| WHAT IS EXPECTED |
Line count for the string "Özel": state how many lines in the records below hold it, giving only the number.

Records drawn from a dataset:
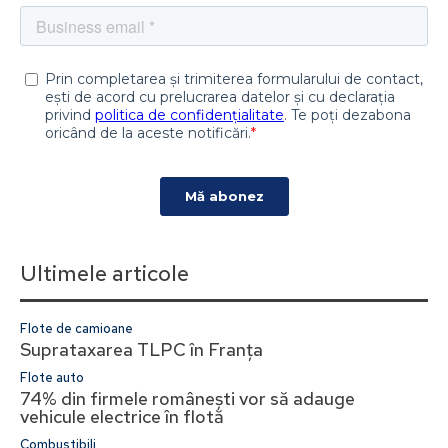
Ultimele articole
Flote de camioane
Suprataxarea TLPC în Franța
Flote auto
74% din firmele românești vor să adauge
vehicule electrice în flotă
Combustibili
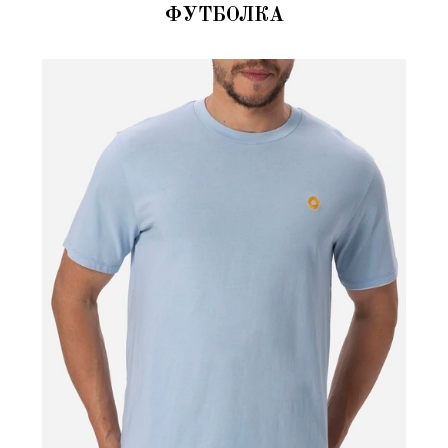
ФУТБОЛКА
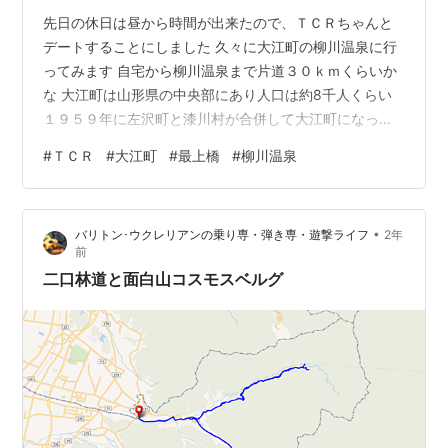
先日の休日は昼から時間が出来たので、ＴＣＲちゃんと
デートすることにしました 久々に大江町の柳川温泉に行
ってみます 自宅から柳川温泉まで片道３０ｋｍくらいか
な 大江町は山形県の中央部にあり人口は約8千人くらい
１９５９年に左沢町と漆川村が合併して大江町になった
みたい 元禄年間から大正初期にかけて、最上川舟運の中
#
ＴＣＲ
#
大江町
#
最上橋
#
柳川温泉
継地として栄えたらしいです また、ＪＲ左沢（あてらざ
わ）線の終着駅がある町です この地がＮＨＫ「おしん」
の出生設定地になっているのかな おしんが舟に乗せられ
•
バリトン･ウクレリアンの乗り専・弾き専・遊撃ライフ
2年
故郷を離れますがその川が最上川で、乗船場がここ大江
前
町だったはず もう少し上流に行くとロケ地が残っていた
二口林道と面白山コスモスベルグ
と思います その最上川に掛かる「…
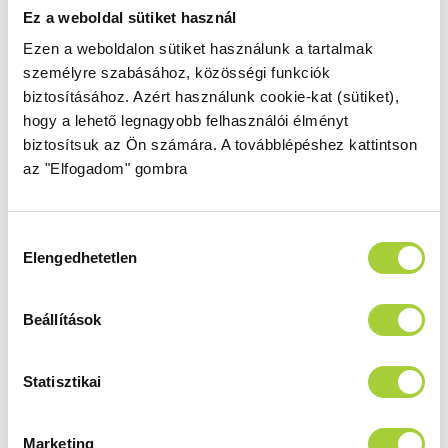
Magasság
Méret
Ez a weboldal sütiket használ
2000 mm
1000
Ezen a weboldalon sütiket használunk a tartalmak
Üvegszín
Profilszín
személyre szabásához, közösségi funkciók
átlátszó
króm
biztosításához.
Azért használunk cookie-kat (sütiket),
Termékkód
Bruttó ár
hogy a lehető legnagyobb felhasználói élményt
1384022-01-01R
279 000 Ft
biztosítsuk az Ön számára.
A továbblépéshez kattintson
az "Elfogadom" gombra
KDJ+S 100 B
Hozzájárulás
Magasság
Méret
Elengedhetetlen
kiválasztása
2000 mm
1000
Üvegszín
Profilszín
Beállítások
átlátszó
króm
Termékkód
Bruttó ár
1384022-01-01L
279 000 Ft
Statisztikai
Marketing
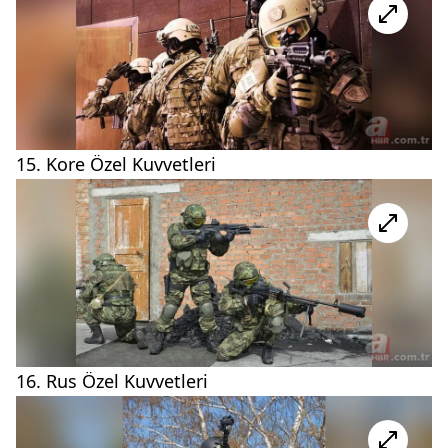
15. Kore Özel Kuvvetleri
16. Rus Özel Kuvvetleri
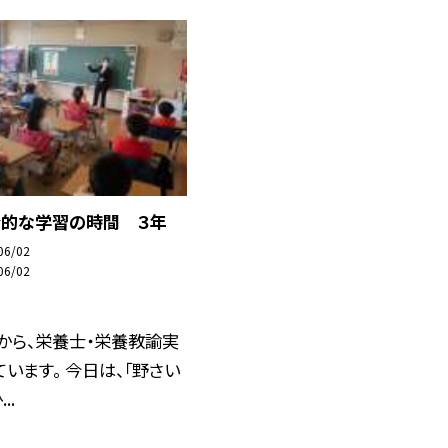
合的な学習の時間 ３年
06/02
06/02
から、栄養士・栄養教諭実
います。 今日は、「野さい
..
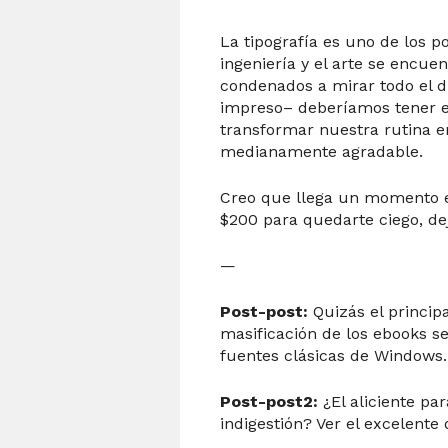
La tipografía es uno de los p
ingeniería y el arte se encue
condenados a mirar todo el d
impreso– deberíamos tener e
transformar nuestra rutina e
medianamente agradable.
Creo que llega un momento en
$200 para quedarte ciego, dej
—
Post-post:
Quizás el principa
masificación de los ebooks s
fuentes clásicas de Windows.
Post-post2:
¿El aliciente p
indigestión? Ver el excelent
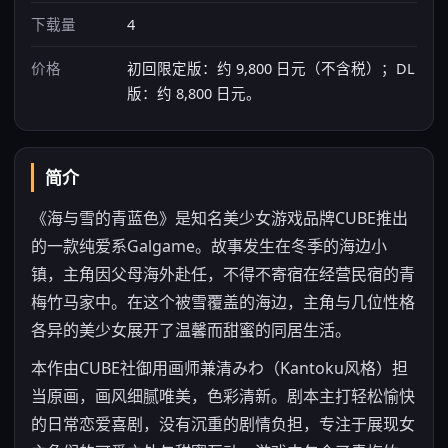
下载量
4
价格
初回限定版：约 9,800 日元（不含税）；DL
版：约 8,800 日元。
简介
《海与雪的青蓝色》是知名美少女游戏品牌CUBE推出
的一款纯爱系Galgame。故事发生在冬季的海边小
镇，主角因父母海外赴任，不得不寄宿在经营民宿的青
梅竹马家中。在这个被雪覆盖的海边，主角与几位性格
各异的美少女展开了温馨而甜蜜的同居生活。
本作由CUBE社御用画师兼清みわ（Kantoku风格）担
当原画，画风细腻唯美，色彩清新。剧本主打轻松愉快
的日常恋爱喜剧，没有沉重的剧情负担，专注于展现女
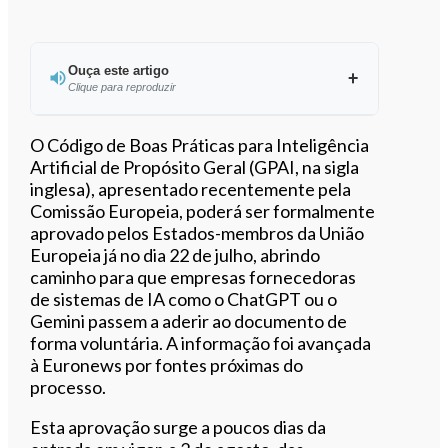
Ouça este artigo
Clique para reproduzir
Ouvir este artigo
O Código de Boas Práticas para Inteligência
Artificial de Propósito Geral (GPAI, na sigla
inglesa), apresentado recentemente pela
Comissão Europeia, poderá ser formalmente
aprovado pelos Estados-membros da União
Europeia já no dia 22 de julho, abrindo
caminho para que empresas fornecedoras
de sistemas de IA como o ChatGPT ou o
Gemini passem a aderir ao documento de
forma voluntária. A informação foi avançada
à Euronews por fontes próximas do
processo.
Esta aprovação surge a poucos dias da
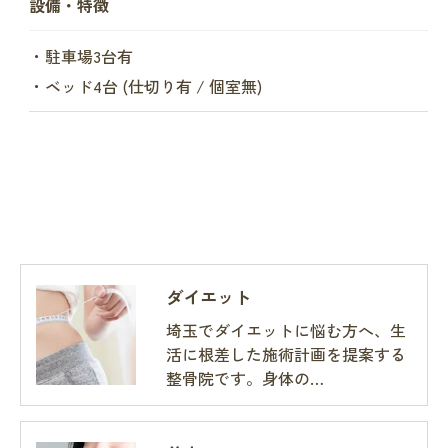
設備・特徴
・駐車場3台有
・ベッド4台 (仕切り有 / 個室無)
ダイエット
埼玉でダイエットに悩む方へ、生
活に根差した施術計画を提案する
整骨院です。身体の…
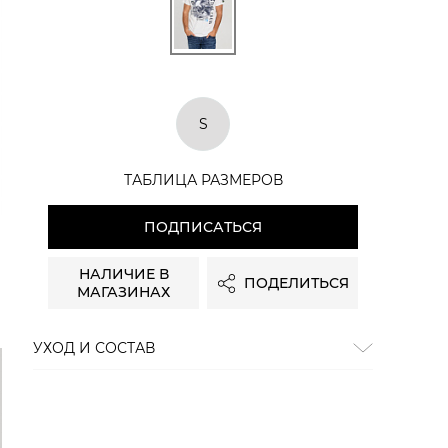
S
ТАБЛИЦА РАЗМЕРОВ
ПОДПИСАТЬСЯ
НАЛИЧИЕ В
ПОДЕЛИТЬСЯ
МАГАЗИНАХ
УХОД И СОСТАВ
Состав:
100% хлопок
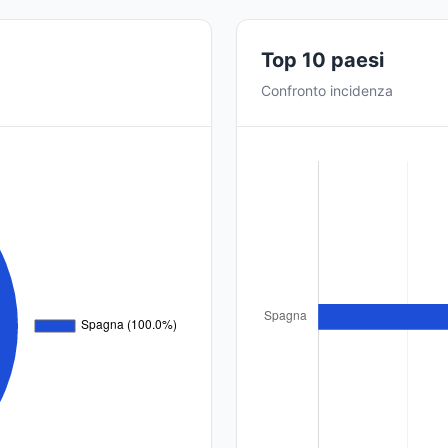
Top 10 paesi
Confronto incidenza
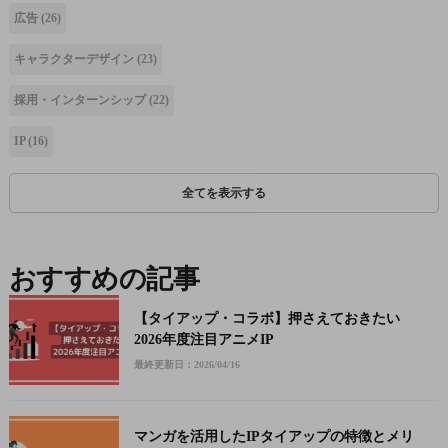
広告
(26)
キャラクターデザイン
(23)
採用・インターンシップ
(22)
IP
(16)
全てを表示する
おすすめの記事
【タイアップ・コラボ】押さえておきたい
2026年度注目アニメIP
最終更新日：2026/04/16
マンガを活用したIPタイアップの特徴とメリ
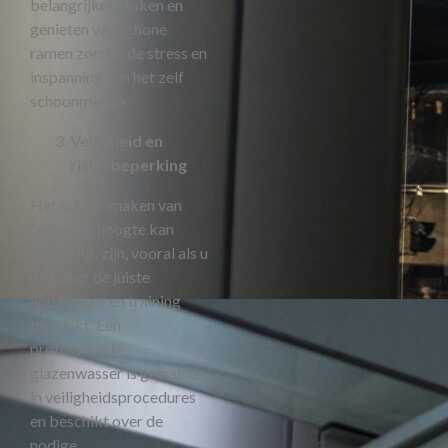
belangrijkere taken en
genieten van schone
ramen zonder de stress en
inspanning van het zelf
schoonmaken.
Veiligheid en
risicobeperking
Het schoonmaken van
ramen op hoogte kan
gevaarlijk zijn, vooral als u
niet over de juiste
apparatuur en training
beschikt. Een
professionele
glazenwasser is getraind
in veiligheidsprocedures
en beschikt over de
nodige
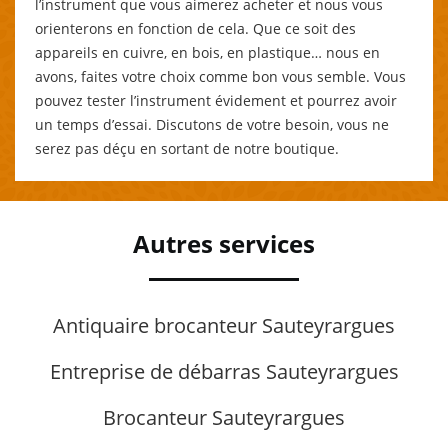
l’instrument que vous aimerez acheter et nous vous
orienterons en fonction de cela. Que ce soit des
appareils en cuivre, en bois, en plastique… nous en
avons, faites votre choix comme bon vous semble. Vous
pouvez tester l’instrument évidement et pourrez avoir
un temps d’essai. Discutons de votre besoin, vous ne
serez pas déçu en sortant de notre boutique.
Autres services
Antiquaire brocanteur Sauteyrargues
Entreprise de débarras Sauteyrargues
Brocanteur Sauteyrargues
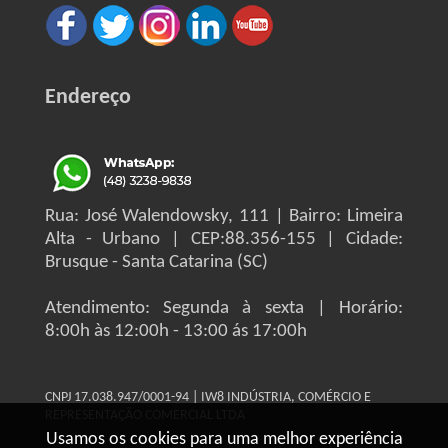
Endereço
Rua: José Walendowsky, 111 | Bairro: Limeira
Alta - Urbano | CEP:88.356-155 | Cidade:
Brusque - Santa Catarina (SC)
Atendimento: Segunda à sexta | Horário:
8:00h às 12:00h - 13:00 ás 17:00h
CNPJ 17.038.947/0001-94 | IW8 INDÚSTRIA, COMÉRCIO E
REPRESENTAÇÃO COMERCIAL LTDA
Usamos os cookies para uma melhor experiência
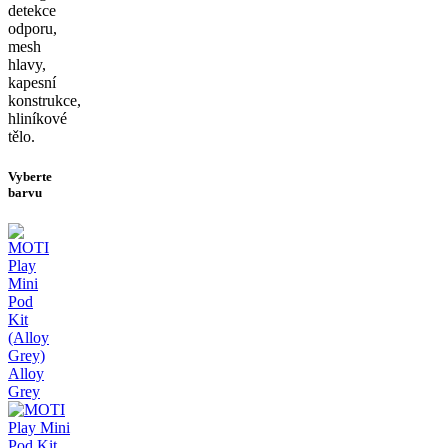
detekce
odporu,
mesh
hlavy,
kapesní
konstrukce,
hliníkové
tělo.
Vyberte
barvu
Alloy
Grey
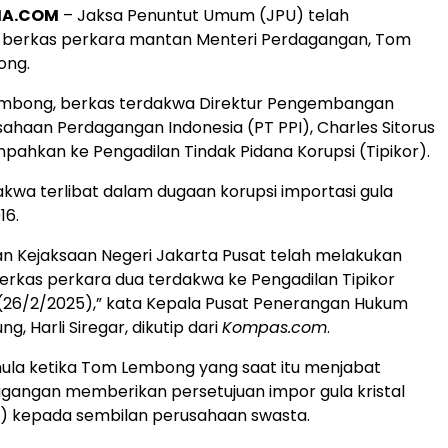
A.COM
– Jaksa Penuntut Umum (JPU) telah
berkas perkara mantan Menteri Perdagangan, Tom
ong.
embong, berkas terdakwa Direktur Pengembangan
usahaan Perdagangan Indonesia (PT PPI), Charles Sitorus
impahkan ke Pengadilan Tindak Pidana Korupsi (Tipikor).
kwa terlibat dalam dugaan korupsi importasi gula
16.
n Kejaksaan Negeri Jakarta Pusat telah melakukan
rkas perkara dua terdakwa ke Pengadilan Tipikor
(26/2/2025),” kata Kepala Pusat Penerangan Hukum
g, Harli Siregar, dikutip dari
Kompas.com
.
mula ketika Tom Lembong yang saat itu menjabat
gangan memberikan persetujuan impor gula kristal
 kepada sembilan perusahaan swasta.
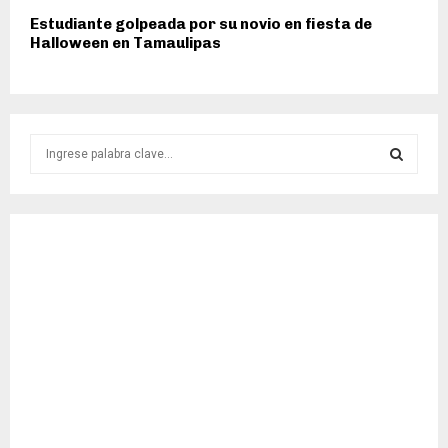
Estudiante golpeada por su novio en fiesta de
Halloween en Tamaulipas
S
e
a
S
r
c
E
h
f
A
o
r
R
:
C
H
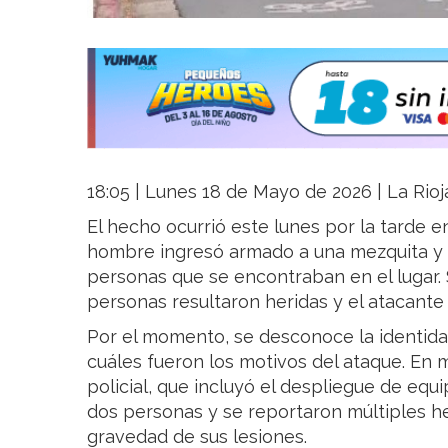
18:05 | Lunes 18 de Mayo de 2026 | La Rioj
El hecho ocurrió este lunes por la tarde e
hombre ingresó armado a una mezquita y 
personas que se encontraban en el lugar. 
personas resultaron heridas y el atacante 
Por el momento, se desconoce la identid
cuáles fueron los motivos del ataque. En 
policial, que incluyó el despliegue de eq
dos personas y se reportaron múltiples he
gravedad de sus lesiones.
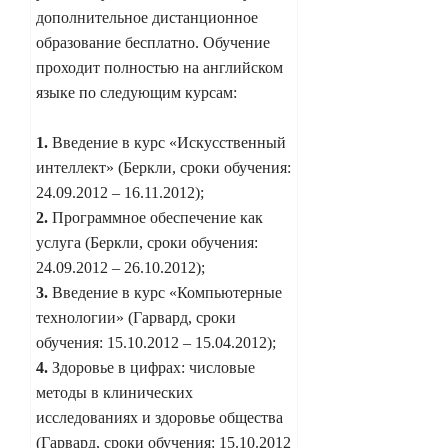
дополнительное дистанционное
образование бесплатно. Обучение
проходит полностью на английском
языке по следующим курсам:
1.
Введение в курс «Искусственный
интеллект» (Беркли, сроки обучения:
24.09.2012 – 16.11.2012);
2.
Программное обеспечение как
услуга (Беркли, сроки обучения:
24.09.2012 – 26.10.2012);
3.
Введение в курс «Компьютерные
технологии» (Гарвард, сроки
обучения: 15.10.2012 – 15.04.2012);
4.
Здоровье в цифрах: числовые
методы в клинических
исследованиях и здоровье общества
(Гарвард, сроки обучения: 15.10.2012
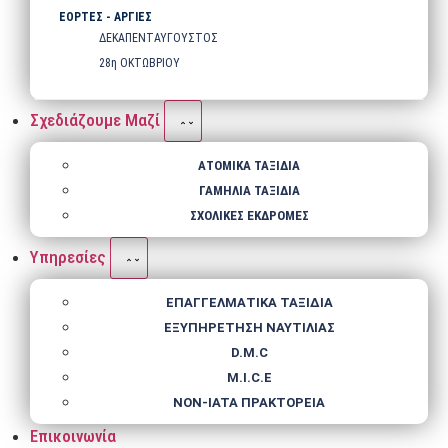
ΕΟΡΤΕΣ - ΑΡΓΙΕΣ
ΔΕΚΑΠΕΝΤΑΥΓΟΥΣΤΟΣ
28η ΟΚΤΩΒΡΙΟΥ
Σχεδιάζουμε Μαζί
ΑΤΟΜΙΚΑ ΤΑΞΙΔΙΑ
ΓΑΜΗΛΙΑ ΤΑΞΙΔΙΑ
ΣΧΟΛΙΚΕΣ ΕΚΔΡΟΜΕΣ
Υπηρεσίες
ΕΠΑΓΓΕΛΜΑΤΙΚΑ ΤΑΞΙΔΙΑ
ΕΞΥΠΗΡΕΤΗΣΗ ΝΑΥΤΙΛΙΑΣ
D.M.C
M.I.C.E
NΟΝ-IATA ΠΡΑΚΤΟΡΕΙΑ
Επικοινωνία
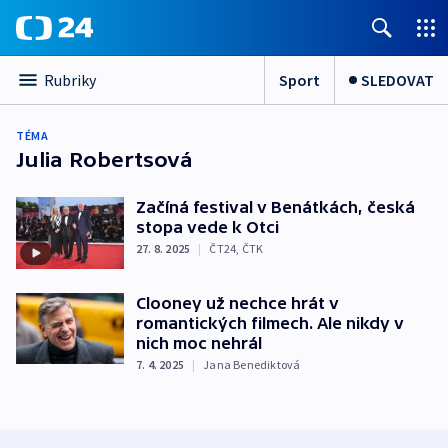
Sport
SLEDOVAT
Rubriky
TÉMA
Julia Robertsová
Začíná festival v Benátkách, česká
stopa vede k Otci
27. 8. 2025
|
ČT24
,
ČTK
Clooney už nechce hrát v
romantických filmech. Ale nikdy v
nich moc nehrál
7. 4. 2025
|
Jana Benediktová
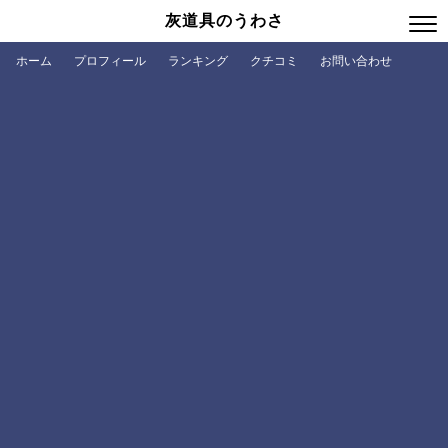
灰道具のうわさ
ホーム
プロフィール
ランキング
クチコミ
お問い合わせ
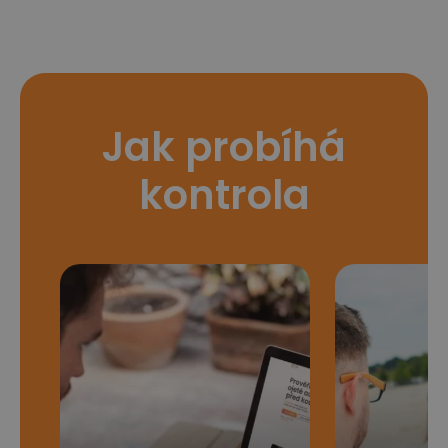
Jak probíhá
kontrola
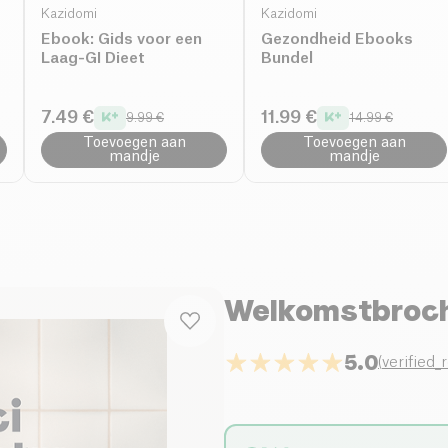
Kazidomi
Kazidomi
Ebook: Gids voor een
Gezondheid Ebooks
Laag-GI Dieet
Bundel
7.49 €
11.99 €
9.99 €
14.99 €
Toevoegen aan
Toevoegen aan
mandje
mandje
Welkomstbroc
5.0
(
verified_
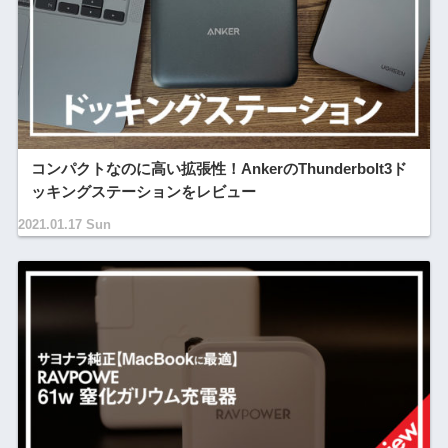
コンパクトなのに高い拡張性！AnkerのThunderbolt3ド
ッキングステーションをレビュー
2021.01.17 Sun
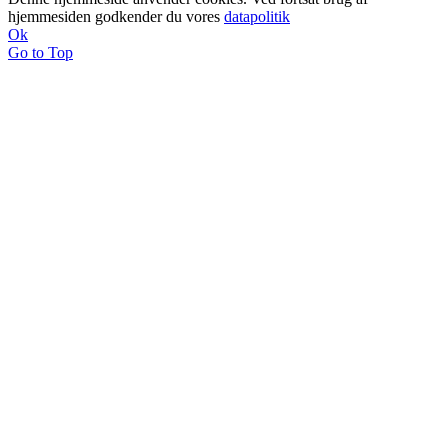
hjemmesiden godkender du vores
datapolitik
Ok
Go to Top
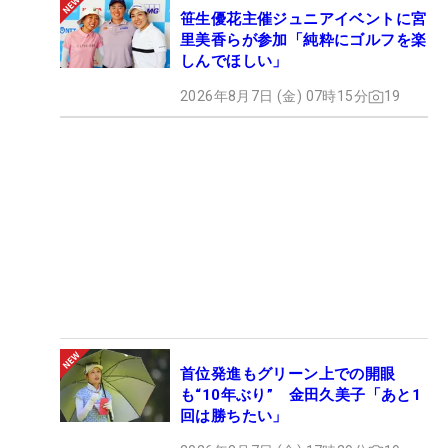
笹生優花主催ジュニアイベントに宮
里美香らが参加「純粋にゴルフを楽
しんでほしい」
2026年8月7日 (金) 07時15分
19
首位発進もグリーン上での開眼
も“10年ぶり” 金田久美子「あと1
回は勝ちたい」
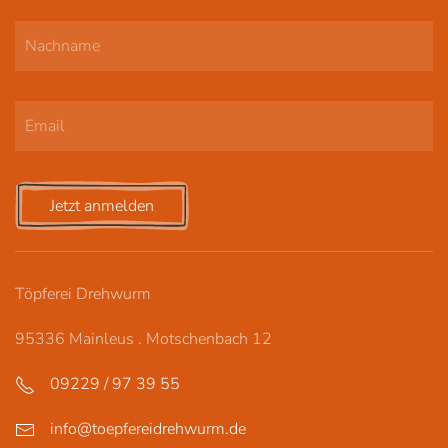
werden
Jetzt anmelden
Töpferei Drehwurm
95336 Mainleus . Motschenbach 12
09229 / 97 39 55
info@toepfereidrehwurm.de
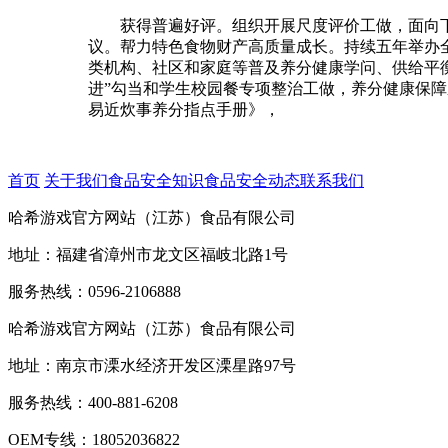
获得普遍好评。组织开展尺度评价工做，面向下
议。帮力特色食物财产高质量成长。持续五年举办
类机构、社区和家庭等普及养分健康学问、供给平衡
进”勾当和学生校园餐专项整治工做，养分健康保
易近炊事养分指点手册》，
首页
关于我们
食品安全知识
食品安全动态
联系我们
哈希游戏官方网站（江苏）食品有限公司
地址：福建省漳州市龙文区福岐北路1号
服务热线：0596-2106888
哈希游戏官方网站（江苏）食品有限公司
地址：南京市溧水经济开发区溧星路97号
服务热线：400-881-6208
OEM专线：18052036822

| RESULT |
2